My godson was not able to have a birthday meal this past week, due to the hoards of spring-breakers swarming his favorite eatery in their resort-area home town.
“Bologna/baloney” reminds me of my childhood days when, if a sandwich was not made from sliced leftover meat, it was made with something that fell into the category of what we called “lunch meat”. In addition to the aforementioned baloney, there was, as I recall, chopped ham (which was likely little different from pre-sliced Spam), liverwurst, olive loaf, and paper thin slices of what purported to be chicken, turkey, beef and corned beef. I feel sure these are all still available in markets today, but I now prepare all my sandwich meats myself.
You may have moved way ahead of all candidates, Ghost.
Seriously I am noise intolerant and heat challenged and in the running for saint grandmother . The screaming is pretty serious in here.
For those interested, our neighborhood squirrel paid Blacklight a visit today. Relaxing kitty porch day has been ruined. Ifeel you follow my name, you can see the pictures on Facebook. Blacklight is now pouting on my bed. Unfortunately, I’m getting ready to change the sheets. Poor kitty.

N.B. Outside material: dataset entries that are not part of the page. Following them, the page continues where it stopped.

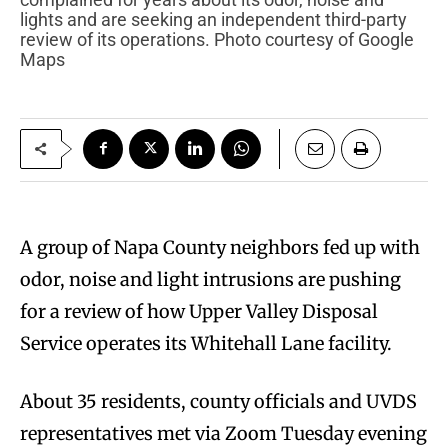
lights and are seeking an independent third-party
review of its operations. Photo courtesy of Google
Maps
A group of Napa County neighbors fed up with
odor, noise and light intrusions are pushing
for a review of how Upper Valley Disposal
Service operates its Whitehall Lane facility.
About 35 residents, county officials and UVDS
representatives met via Zoom Tuesday evening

I own an insolent cat too who has a look.
Jackie, they are doing a Day out with Thomas at a railroad museum south of Birmingham in April. http://hodrrm.org/body.cfm?id=97
I went up there last year when they had a steam engine to pull the short trip. Got there too late to look over the museum collection indoors, but did see the rolling stock outdoors. Would like to go again sometime. They don’t have an operating steam engine, but instead a father and son team who have restored several old saddletank engines truck them to different railroad museums so people have a chance to ride behind one.
Two years ago I went to the Gatorland zoo in Orlando. Old time attraction with a big collection of various reptiles. Very interesting place.